Now that you have had a chance to consider some of the best dirt bike tires available today; here are some tips to keep them in good condition:
Motocross Advice top tips for looking after your dirt bike tires
Your dirt bike tires are doing a lot of work! They are responsible for keeping you upright, delivering power to the floor, and maintaining traction on ever-changing surfaces. In doing all of this, a tire takes a lot of punishement. Here are a few things you can do to keep your dirt bike tires in good condition and prevent avoidable accidents.
- Check your tires before and after every ride. It is tempting just to set off, but if your tire has sustained any damage on your previous journey you need to know! Look for tears, splits, foreign objects embedded in the rubber, and signs of stress. If you do this when you clean your bike down, you will have enough time to rectify any issues before your next ride.

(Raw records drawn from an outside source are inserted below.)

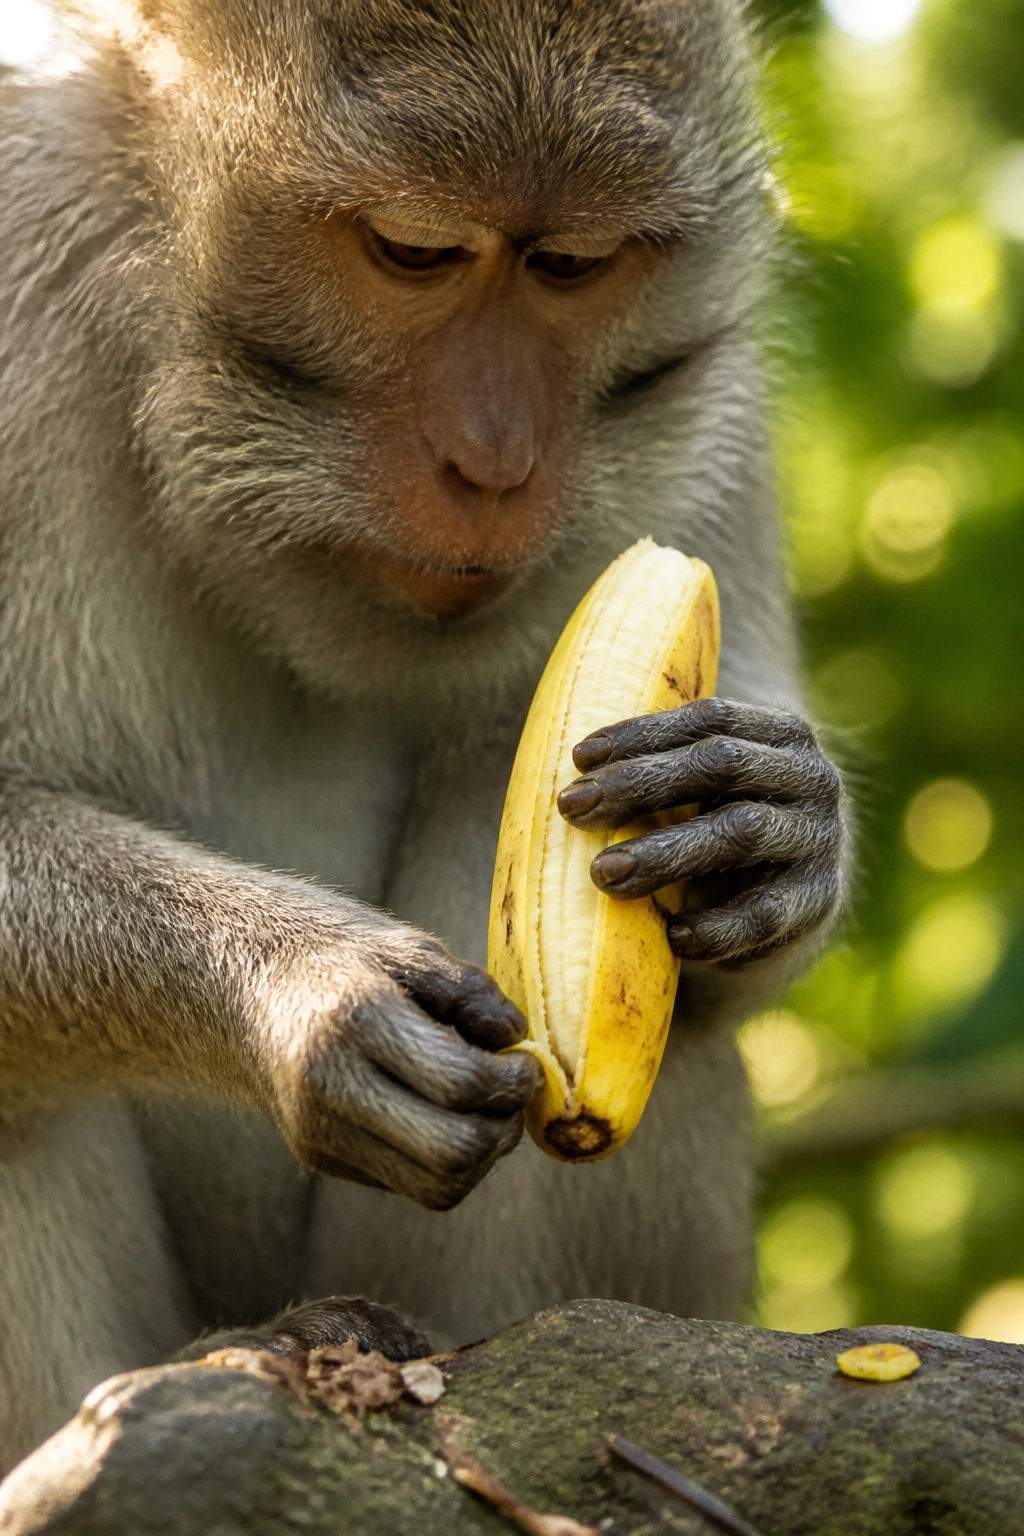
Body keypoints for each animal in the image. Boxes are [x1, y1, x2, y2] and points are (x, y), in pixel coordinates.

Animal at [0, 0, 846, 1474]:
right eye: (413, 253)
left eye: (572, 267)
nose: (495, 466)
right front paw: (311, 992)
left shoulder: (712, 416)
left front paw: (774, 833)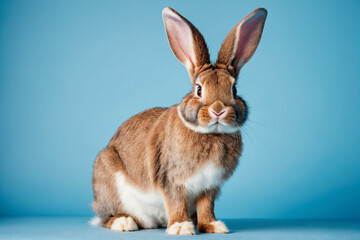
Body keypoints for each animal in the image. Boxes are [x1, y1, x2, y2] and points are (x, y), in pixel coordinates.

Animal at [92, 7, 268, 234]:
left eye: (234, 89)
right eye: (199, 89)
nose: (218, 110)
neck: (212, 133)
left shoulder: (209, 187)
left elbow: (206, 206)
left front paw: (213, 225)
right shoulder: (172, 180)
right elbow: (176, 202)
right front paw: (180, 227)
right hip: (109, 183)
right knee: (106, 216)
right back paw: (124, 223)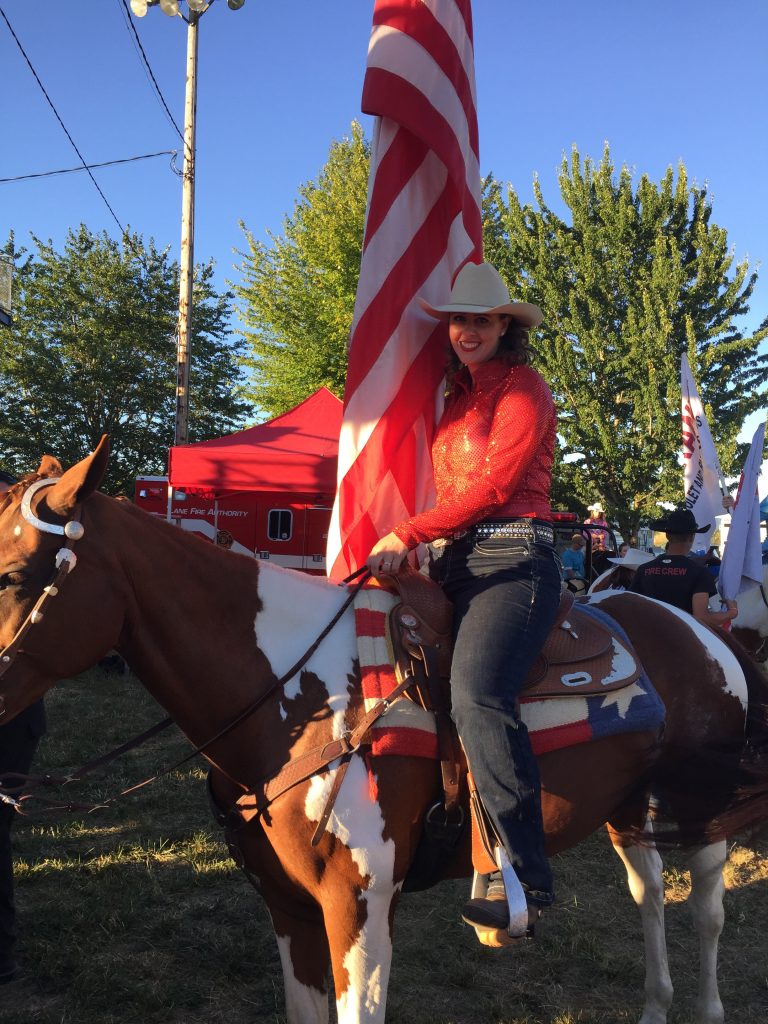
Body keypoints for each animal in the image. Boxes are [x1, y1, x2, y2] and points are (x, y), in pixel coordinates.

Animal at [4, 436, 768, 1019]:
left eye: (13, 574)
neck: (294, 702)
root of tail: (705, 628)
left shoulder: (360, 910)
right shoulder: (289, 911)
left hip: (700, 813)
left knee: (705, 911)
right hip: (630, 811)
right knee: (649, 897)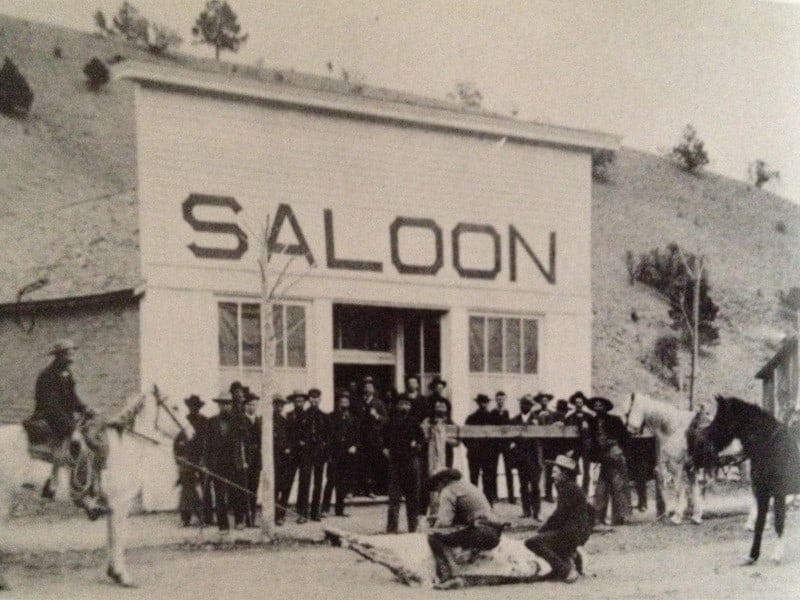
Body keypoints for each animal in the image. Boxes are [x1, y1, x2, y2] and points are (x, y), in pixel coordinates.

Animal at [0, 394, 164, 592]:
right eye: (176, 407)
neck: (124, 446)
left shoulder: (113, 507)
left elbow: (111, 537)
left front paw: (113, 574)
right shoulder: (120, 504)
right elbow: (118, 538)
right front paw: (123, 577)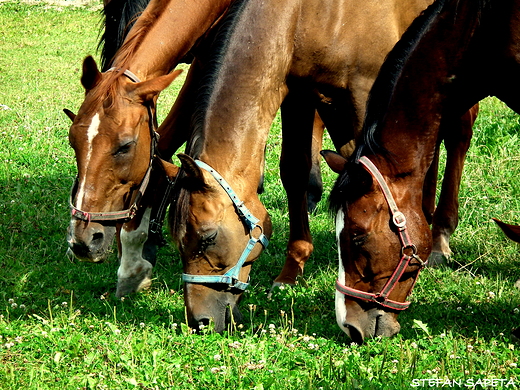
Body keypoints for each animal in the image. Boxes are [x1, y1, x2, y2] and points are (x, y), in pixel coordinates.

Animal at [160, 0, 478, 332]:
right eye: (177, 242)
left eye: (208, 238)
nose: (200, 321)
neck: (308, 13)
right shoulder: (298, 93)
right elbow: (295, 169)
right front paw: (291, 270)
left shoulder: (366, 90)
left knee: (458, 135)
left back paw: (440, 235)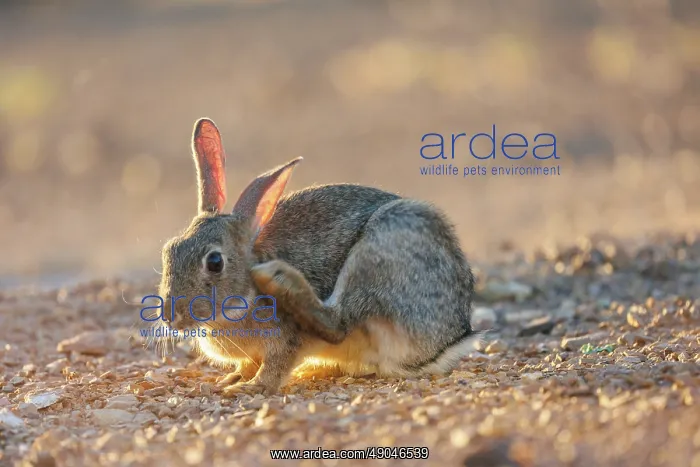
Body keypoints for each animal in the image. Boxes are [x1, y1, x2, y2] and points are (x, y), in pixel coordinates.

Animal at [156, 117, 477, 396]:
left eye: (214, 262)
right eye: (168, 250)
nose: (171, 317)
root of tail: (453, 335)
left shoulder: (287, 337)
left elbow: (276, 364)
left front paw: (251, 387)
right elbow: (248, 363)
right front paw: (231, 378)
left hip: (381, 250)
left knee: (338, 323)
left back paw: (280, 280)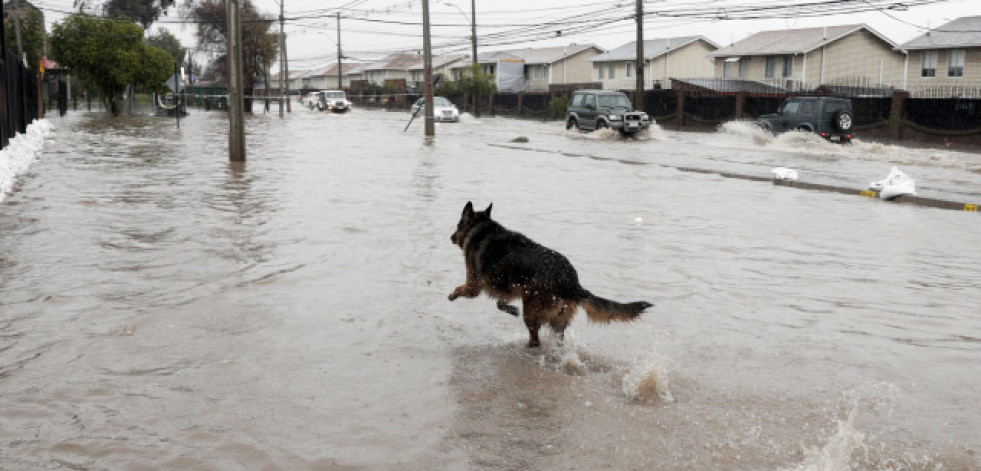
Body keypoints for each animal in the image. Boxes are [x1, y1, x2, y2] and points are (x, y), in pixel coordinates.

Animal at [450, 201, 652, 348]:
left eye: (458, 225)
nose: (451, 237)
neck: (481, 229)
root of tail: (571, 282)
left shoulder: (474, 285)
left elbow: (461, 289)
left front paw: (451, 295)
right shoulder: (510, 287)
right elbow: (501, 303)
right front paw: (510, 309)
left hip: (531, 310)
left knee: (535, 340)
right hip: (556, 317)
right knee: (557, 338)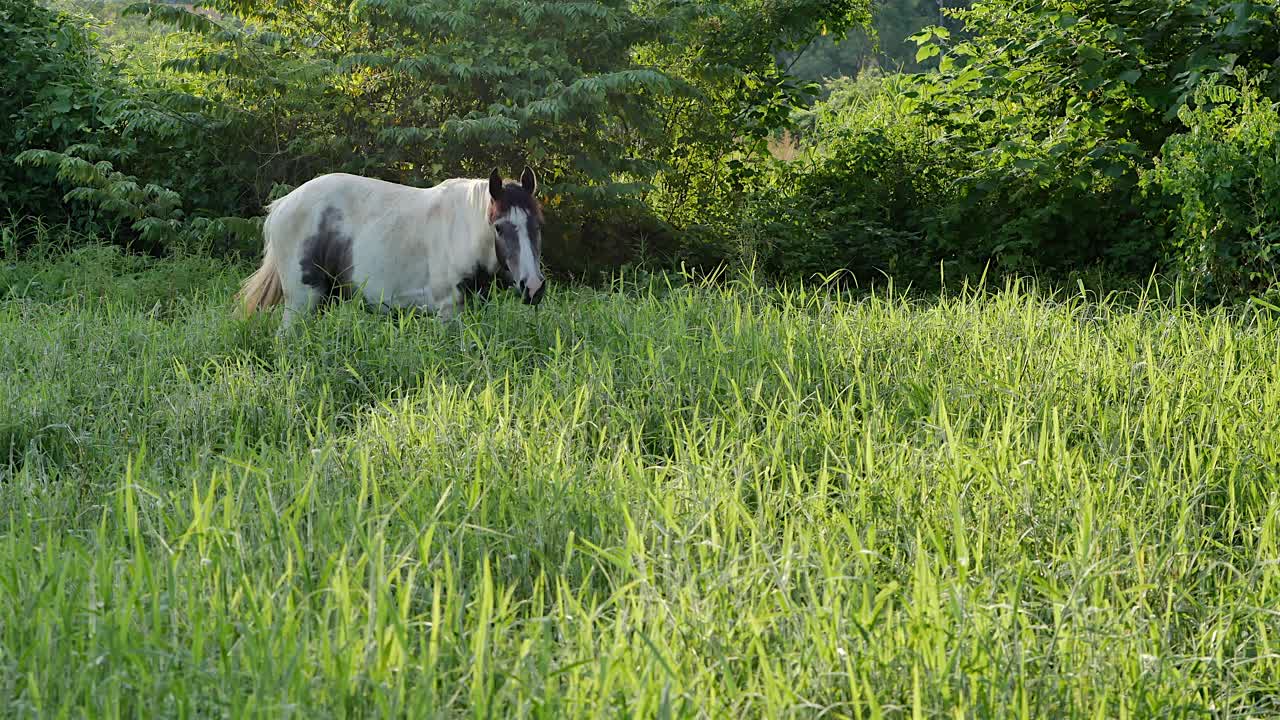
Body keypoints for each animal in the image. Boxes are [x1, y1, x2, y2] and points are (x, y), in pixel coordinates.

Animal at [235, 165, 545, 327]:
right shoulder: (448, 311)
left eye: (538, 225)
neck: (461, 228)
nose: (533, 288)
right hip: (301, 303)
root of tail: (282, 204)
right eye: (499, 227)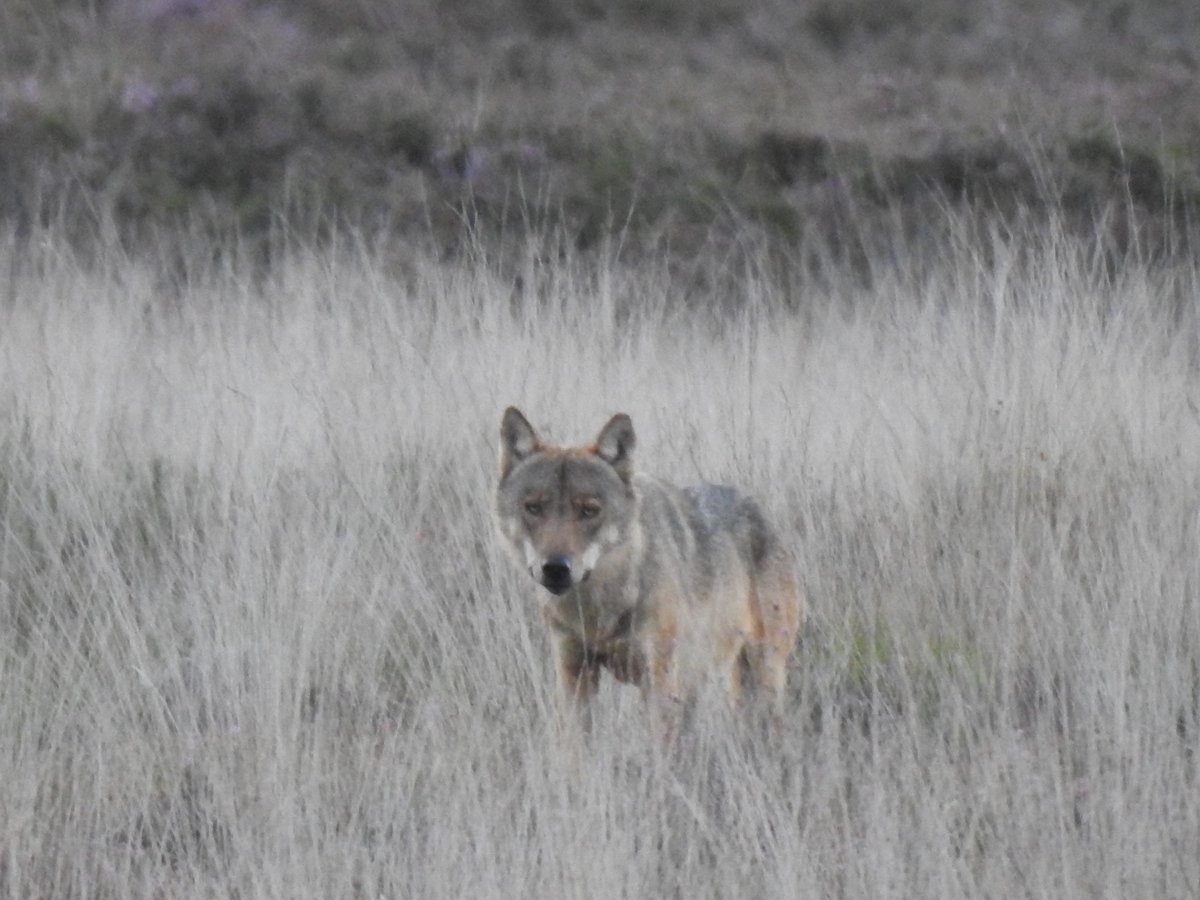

- Take the time to set your air pressure. As we have mentioned in this article, a dirt bike tire allows far more range in air pressure than a road bike tire. Air pressure will work in different ways depending on the terrain and temperatures on the day. Over-inflated tires, on hard surfaces, will cause excessive wear. If in doubt have high pressure for soft ground and low air pressure for hard ground. The air pressure indicated on your tire is a MAXIMUM pressure, not a suggested target.
- Remove any foreign objects that you find in the tire, even if they have not caused a flat. Bits of metal, stone, wood and glass will cause chunks of rubber to come away from the tire if they are left to sit. Also, should you decrease the pressure, a piece of debris that was relatively harmless could now cause a puncture.
- While you are down there, look over the wheels. If you find any loose spokes, faulty valves, damaged rims or buckles, fix them before you start riding. A blow out at the wrong moment is potentially very dangerous. Any of these issues can cause a tire to blow, or even cause you to crash when riding at speed or putting the tire under duress.
Have fun out there!
We will be back wit more Motocross Advice soon.